- Location: Davao de Oro, Philippines
- Nearest city: Tagum
- Coordinates: 7°29′47″N 126°2′35″E﻿ / ﻿7.49639°N 126.04306°E
- Area: 1,374 hectares (3,400 acres)
- Established: December 12, 1957 (National park) May 31, 2000 (Protected landscape)
- Governing body: Department of Environment and Natural Resources

= Mainit Hot Springs Protected Landscape =

Protected area in Philippines

The Mainit Hot Springs Protected Landscape is a protected landscape area located in the province of Davao de Oro on the island of Mindanao in the Philippines. It preserves the sulfuric hot springs and surrounding forest in Nabunturan municipality which also contains the headwaters of the Manat River, a source of water supply for surrounding villages. First declared a national park in 1957 by virtue of Proclamation No. 466 by President Carlos P. Garcia, it had an initial area of 1381 ha. Under the National Integrated Protected Areas System, it was reclassified as a protected landscape through Proclamation No. 320 issued in 2000 by President Joseph Estrada. The hot springs are a popular ecotourist attraction in Davao de Oro. Its name "Mainit" is a Filipino word which means hot.

==Geography==
The Mainit protected landscape encompasses an area of 1374 ha with a buffer zone of 401 ha in the villages of Mainit and Bukal in the mountainous parts of southeastern Nabunturan. It is located near the border with the municipality of Maco in the Leonard Mountain Range just north of Lake Leonard. The park is composed of a network of springs, waterfalls and streams that flow through the volcanic mountains into the Manat River, a tributary of the Agusan River. These include the Inoparan Creek, Matagdungan Creek, Saosao River, Tigabaca Creek, Esolvin Creek and Tawangan Creek in the Manat River Basin which supplies water to the villages of Mainit and Bukal. The park also contains over thirty caves, rock formations and patches of surviving primary and secondary growth dipterocarp forests. The highest elevation in the protected area is at 1200 m above sea level.

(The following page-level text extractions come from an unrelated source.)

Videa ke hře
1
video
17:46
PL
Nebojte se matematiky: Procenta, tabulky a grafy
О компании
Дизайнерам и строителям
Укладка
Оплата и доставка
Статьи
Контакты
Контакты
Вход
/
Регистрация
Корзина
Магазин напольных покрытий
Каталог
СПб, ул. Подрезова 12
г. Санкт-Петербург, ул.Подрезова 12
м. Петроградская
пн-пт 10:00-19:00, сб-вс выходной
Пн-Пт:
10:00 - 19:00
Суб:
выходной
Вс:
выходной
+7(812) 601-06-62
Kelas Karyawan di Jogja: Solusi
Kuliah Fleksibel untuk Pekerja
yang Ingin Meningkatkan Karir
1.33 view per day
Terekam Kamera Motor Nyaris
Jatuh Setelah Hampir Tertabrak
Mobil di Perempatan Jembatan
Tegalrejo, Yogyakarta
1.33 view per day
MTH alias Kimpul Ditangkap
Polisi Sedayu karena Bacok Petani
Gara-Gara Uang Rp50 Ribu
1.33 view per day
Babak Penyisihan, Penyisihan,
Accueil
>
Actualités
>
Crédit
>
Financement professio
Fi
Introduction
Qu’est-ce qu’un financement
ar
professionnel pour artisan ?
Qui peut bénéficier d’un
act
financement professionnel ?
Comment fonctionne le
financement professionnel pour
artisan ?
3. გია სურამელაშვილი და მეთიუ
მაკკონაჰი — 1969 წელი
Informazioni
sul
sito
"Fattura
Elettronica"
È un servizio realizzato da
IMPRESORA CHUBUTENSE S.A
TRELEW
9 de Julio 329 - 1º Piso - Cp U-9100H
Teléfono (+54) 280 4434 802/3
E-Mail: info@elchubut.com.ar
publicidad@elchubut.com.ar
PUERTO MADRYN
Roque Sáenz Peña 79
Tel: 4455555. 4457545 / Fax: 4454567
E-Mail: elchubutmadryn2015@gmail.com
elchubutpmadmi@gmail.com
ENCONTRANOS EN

The area is home to an indigenous tribe called Mansaka. Near the hot springs, several cottages and pools have been built for the tourists. The Toyozu Inland Resort can also be found within Mainit and a reservoir has also been built. It is located approximately 33 km northeast of Tagum and some 90 km from Davao City, the largest city of Davao Region, via the Pan-Philippine Highway (AH26) and Nabunturan–Mainit Park Road.

==Biodiversity==
The forests of the Mainit protected area support several old dipterocarp and giant fern species. Fifty percent of its forest cover is Yemane and Falcata plantations, while shrub species such as hagimit, binunga, and himlaumo inhabit the rest.

The park hosts several avifauna species including the red-keeled flowerpecker, Asian glossy starling, grey imperial pigeon, Philippine turtle dove, Philippine coucal, olive-backed sunbird, yellow-vented bulbul, zebra dove, collared kingfisher, and the endangered green-winged dove. In the caves on the slopes flanking the river basin, swiftlets known as sayaw-sayaw, and several small to medium-sized native bats producing guano, a highly effective fertilizer, can also be found. Some of the park's large mammals include the long-tailed macaque, Asian palm civet, Philippine tree squirrel, and Celebes warty pig. It is also known to harbor reticulated pythons and water monitors.